▸ **Task item**: Go through the records and give each one again exactly, omitting the images.

▸ **The records**:

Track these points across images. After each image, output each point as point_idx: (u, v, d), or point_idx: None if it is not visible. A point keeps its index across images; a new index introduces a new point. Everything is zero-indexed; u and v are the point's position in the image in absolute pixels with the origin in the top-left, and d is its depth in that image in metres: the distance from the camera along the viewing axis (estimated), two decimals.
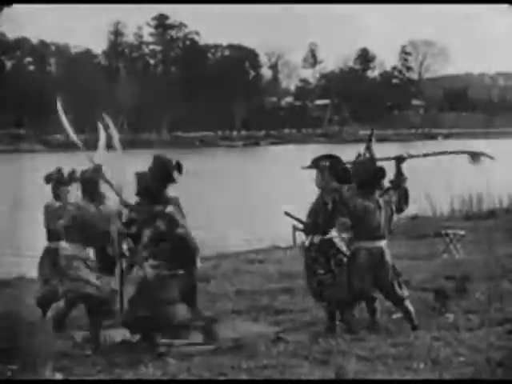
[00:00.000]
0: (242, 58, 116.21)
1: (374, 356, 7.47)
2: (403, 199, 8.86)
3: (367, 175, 8.62)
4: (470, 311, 9.27)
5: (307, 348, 7.90)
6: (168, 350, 8.02)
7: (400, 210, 8.88)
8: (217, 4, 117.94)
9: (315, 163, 8.97)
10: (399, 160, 8.90)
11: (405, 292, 8.68)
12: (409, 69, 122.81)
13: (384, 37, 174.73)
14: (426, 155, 9.38)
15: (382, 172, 8.69)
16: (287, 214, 9.37)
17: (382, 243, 8.59)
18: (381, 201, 8.61)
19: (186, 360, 7.72)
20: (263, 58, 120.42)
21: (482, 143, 66.87)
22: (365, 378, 6.85)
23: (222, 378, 7.09)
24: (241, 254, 16.43)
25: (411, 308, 8.63)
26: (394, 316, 9.26)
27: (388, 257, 8.57)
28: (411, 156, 9.00)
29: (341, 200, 8.57)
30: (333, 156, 9.09)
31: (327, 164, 8.88)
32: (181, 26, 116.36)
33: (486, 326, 8.45)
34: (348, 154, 9.40)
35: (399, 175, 8.87)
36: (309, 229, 9.00)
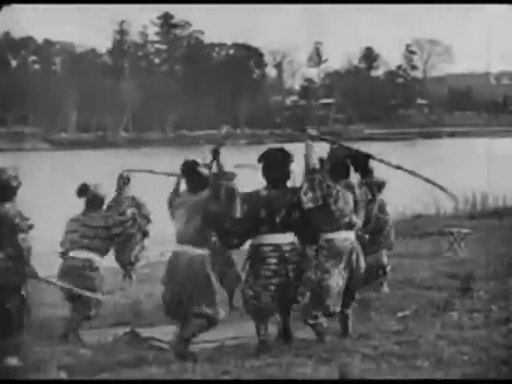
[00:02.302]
0: (247, 56, 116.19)
1: (378, 354, 7.46)
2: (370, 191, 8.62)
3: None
4: (474, 310, 9.25)
5: (311, 347, 7.90)
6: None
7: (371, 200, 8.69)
8: (221, 3, 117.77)
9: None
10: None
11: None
12: (413, 68, 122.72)
13: (388, 36, 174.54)
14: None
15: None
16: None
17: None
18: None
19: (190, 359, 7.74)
20: (268, 57, 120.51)
21: (486, 142, 66.93)
22: (369, 378, 6.85)
23: (225, 377, 7.09)
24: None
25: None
26: (399, 314, 9.26)
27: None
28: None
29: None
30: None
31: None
32: (185, 24, 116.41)
33: (491, 325, 8.44)
34: None
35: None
36: None
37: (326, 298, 7.96)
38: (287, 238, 8.01)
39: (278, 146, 8.60)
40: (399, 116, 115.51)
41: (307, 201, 7.91)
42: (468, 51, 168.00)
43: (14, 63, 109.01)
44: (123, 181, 9.94)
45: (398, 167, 8.35)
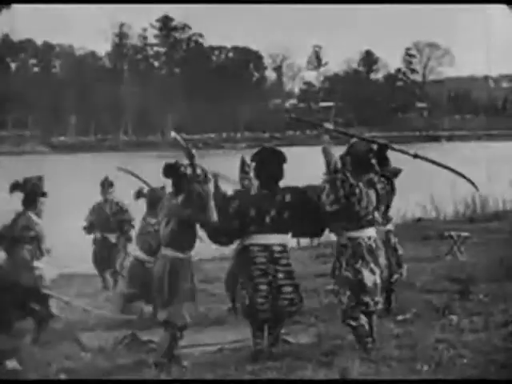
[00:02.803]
0: (246, 59, 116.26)
1: (377, 358, 7.46)
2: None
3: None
4: (473, 313, 9.26)
5: (311, 350, 7.89)
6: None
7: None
8: (220, 4, 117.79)
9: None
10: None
11: None
12: (413, 71, 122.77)
13: (388, 39, 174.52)
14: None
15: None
16: None
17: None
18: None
19: (190, 362, 7.74)
20: (267, 60, 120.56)
21: (485, 145, 66.93)
22: (368, 379, 6.86)
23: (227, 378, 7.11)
24: None
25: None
26: (399, 317, 9.25)
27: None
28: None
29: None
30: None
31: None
32: (185, 27, 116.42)
33: (490, 328, 8.44)
34: None
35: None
36: None
37: (363, 295, 7.82)
38: (277, 239, 7.93)
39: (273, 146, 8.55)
40: (399, 119, 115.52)
41: (329, 203, 7.74)
42: (467, 54, 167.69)
43: (13, 66, 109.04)
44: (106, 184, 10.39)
45: (416, 156, 8.27)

▸ **Output**:
Track these points across images. After each image, output each point as point_idx: (u, v, d), or point_idx: None if it is not visible. A point keeps its index across images; a new index introduces a new point. Everything is zero-indexed; u and v are the point's position in the image in absolute pixels with the origin in the top-left, and d is its depth in that image in metres: the distance from the camera along the viewing axis (estimated), two decimals.
[00:00.000]
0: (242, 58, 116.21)
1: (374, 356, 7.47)
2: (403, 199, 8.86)
3: (367, 175, 8.62)
4: (470, 311, 9.27)
5: (307, 348, 7.90)
6: (168, 350, 8.02)
7: (400, 210, 8.88)
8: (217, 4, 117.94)
9: (315, 163, 8.97)
10: (399, 160, 8.90)
11: (405, 292, 8.68)
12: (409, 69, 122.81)
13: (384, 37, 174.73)
14: (426, 155, 9.38)
15: (382, 172, 8.69)
16: (287, 214, 9.37)
17: (382, 243, 8.59)
18: (381, 201, 8.61)
19: (186, 360, 7.72)
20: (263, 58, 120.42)
21: (482, 143, 66.87)
22: (365, 378, 6.85)
23: (222, 378, 7.09)
24: (241, 254, 16.43)
25: (411, 308, 8.63)
26: (394, 316, 9.26)
27: (388, 257, 8.57)
28: (411, 156, 9.00)
29: (341, 200, 8.57)
30: (333, 156, 9.09)
31: (327, 164, 8.88)
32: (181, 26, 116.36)
33: (486, 326, 8.45)
34: (348, 154, 9.40)
35: (399, 175, 8.87)
36: (309, 229, 9.00)
[00:02.302]
0: (247, 56, 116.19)
1: (378, 354, 7.46)
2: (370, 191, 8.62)
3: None
4: (474, 310, 9.25)
5: (311, 347, 7.90)
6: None
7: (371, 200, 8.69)
8: (221, 3, 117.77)
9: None
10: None
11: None
12: (413, 68, 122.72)
13: (388, 36, 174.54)
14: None
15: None
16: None
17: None
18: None
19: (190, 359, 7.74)
20: (268, 57, 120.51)
21: (486, 142, 66.93)
22: (369, 378, 6.85)
23: (225, 377, 7.09)
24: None
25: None
26: (399, 314, 9.26)
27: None
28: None
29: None
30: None
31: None
32: (185, 24, 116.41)
33: (491, 325, 8.44)
34: None
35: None
36: None
37: (326, 298, 7.96)
38: (287, 238, 8.01)
39: (278, 146, 8.60)
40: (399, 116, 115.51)
41: (307, 201, 7.91)
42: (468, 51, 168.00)
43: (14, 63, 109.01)
44: (123, 181, 9.94)
45: (398, 167, 8.35)
[00:02.803]
0: (246, 59, 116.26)
1: (377, 358, 7.46)
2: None
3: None
4: (473, 313, 9.26)
5: (311, 350, 7.89)
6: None
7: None
8: (220, 4, 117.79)
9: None
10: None
11: None
12: (413, 71, 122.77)
13: (388, 39, 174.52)
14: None
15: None
16: None
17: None
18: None
19: (190, 362, 7.74)
20: (267, 60, 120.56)
21: (485, 145, 66.93)
22: (368, 379, 6.86)
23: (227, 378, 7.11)
24: None
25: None
26: (399, 317, 9.25)
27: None
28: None
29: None
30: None
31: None
32: (185, 27, 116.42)
33: (490, 328, 8.44)
34: None
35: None
36: None
37: (363, 295, 7.82)
38: (277, 239, 7.93)
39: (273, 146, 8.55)
40: (399, 119, 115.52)
41: (329, 203, 7.74)
42: (467, 54, 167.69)
43: (13, 66, 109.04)
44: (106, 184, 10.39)
45: (416, 156, 8.27)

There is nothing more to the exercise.